Typically U.S. fuel dealers are required to stop selling winter-grade gasoline on May 1 as summer anti-smog standards come into play. But marketers will now be allowed to sell the fuel until at least May 20, and possibly beyond.
“The reason we have to do this is because people are driving fewer miles and the winter blends are stockpiled in all the tanks,” EPA chief Andrew Wheeler told Reuters in an interview. “There’s no place to put the summer blend.”
The EPA, he said, will also extend the deadline for small oil refineries to prove their compliance with the Renewable Fuel Standard (RFS), the law that requires refineries to blend billions of gallons of biofuels like ethanol into their fuel or buy credits from those that do.
Refiners are typically required to prove their compliance by March 31, but facilities with less than 75,000 barrels of daily processing capacity will be given extensions.
Wheeler said the decision was related to ongoing litigation over the agency’s Small Refinery Exemption Program, which can free some small plants from obligations under the RFS. A federal court ruled in January that the EPA had been too free with the waivers, and while the agency did not challenge the ruling, some refineries have.
Wheeler said it would be unfair to force small refineries to comply with the RFS before that case is over.
“We’re extending the compliance assistance to all the smaller refineries,” he said.
In the meantime, the agency will not revisit or rescind any of the exemptions it has given to small refineries in the past.
“Investigating and initiating enforcement actions against small refineries that were previously subject to an exemption is a low priority for the agency,” the EPA said in a press release outlining the moves.

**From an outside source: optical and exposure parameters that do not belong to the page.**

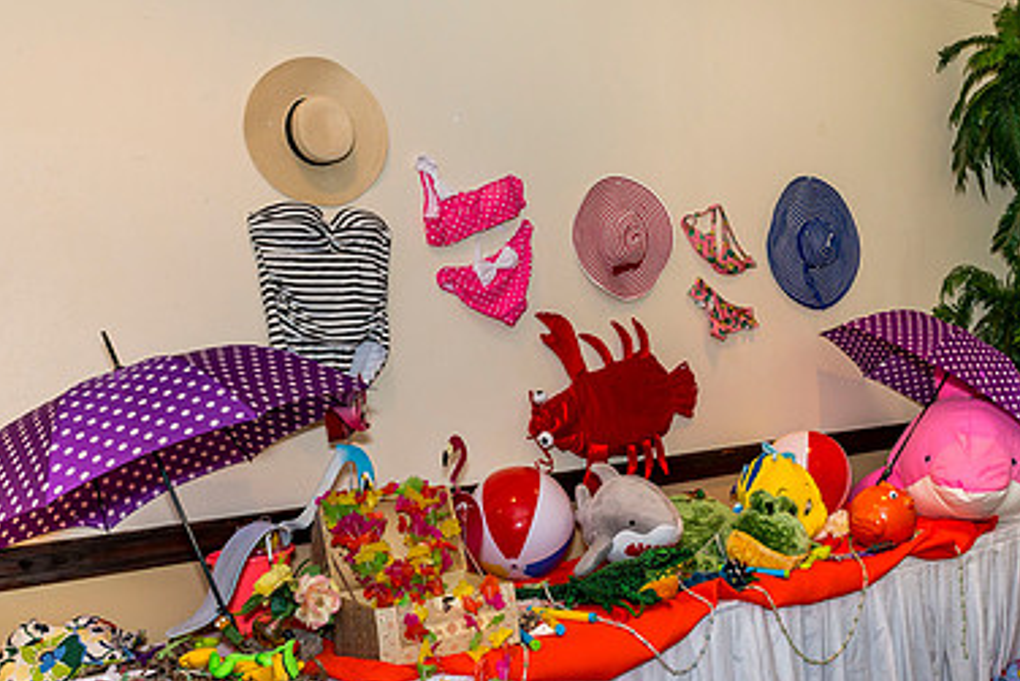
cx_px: 627
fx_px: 1049
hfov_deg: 51.4
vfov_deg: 36.0
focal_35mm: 37
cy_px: 349
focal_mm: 24
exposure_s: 1/80
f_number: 5.6
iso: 800
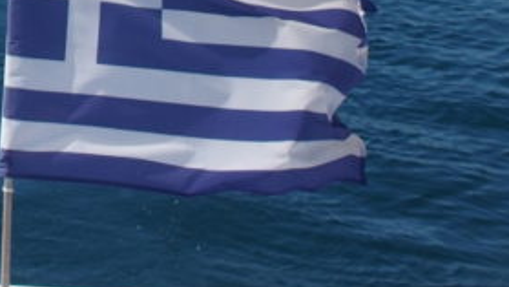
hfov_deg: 13.2
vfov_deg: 7.8
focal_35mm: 152
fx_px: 2052
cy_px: -214
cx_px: -301
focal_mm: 8.1
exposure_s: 1/800
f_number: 4.5
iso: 100
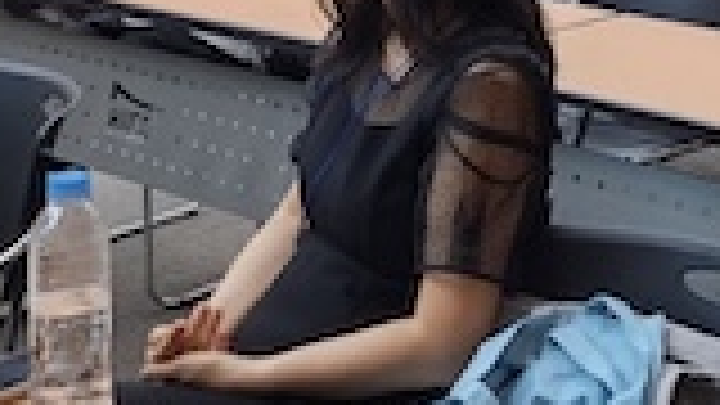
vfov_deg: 12.1
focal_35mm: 94
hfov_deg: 22.1
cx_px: 652
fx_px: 1795
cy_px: -243
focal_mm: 6.4
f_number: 1.8
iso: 320
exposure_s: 1/120
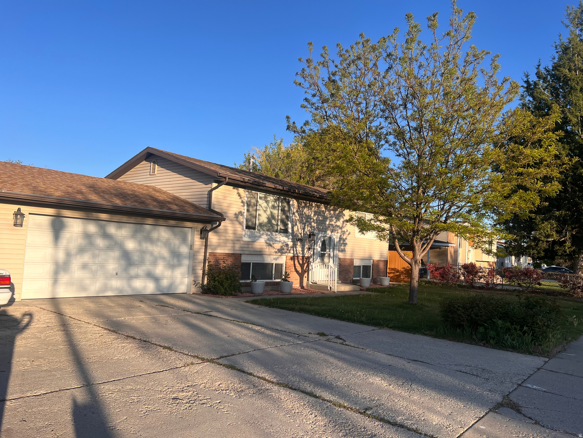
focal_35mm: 26
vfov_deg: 53.1
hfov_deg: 67.3
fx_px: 438
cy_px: 219
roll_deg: -3.3
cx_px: 292
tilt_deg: +2.2
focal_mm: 5.7
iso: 50
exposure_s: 1/2045
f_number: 1.5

The American Fuel & Petrochemical Manufacturers cheered the EPA’s decision to allow for sales of winter-grade gasoline past the cutoff.
“Refineries are already transitioning to producing summer grade gasoline, but with the unprecedented decline in gasoline consumption, there is simply not enough consumer demand to draw down existing inventory by the summer RVP deadline,” said Derrick Morgan, AFPM’s senior vice president of federal and regulatory affairs.